The ISO standard for Torx screws, for example, does not mean that you cannot use Phillips head screws. But if you do want to use them, as mature ‘stabilized’ standards, they have an adequate description (and if the description is not adequate, they have a formalized process for getting the description improved.)
Notzed,
It is a fair point. The XML work done by JTC1 is minuscule in comparison to the number and importance of XML standards done by other standards organization with less pedigree. For example, the W3C, OASIS, or the large number of industry-oriented consortia.
A fair question might be why this is so? There is nothing to prevent a company or individual from petitioning their NB to create a new work proposal in SC34 for the next great XML standard. But this rarely happens.
Even when this rarely happens apperantly it it much more likely to happen when the EU asked organization to do so.
So we’re “down to the last week” means that there was a decision to make, yes? Is the result of the decision public?
I believe August 4th is the final date for TMB/SMB to vote on whether to hear the appeals further.
There is nothing in the process that requires the results to be made public. However, since ISO’s press office decided to publicize the lodging of the appeals, I assume they will also issue a press release if/when the appeals are resolved.
From what I hear (indirectly) the appeals are getting a lot of support.
It is well past the 4th, anyone know what happened?
Was the vote to proceed and that is why ISO is so quiet?
I’m hearing conflicting reports, including one that says the vote was tied, but nothing official yet. I’d expect an officious ISO press release within a few days.
ISO has just published this:
“The two ISO and IEC technical boards have given the go-ahead to publish ISO/IEC DIS 29500, Information technology – Office Open XML formats, as an ISO/IEC International Standard after appeals by four national standards bodies against the approval of the document failed to garner sufficient support.”
http://www.iso.org/iso/pressrelease.htm?refid=Ref1151
A press release has now been published by ISO and IEC, and as expected it is a farce.

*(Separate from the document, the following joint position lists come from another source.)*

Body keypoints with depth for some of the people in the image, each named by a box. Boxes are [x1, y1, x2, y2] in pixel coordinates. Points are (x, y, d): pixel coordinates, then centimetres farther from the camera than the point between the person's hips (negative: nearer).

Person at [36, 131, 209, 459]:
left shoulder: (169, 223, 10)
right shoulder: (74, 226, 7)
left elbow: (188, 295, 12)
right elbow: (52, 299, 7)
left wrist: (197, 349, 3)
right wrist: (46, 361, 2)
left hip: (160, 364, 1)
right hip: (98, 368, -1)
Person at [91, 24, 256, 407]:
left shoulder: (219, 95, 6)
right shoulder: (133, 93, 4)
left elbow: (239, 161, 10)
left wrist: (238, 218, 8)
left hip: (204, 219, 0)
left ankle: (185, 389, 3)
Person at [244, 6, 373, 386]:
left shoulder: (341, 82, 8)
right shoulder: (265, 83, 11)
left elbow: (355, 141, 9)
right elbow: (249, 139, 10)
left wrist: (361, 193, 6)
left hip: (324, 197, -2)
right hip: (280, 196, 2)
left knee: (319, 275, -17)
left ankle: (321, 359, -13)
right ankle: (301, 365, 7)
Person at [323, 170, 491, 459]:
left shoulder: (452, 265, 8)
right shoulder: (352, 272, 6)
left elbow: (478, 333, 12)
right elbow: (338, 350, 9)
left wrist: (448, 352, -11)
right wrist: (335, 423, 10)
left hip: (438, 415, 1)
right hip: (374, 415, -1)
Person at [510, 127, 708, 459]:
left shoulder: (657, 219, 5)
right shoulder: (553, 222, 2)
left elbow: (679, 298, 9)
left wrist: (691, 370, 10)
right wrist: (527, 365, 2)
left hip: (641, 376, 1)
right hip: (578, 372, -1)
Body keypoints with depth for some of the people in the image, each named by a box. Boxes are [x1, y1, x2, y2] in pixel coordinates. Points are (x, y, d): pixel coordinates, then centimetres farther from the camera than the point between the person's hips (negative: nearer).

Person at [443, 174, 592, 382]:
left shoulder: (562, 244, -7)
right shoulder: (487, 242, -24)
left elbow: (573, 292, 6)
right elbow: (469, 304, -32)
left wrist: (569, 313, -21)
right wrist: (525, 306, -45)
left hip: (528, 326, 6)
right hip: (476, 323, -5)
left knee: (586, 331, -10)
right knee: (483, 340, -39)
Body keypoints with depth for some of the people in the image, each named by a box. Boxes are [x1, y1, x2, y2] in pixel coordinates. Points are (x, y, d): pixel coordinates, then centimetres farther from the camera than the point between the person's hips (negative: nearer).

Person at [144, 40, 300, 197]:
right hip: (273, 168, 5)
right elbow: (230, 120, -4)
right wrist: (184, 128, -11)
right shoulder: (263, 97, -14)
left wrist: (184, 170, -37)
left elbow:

See also http://www.noooxml.org/forum/t-81761/not-very-appealing:iso-iec-kicks-out-appeals
LOL
You guys lost and you’re still whining about it, and today I read that you (IBM) are going to form your own ISO-rival? LOLOLOLOLOL
Wow, talk about a bunch of cry babies!!
Microsoft joined the OASIS ODF tech committee, which you CLAIMED you wanted to happen (we all know that was bullshit, you were only saying that for show). Once they start taking part in ODF discussions, I can’t wait for them to shove their spec needs down your throat and watch you try to reject them, which will put the lie to your claims of ODF as one spec to rule the rest.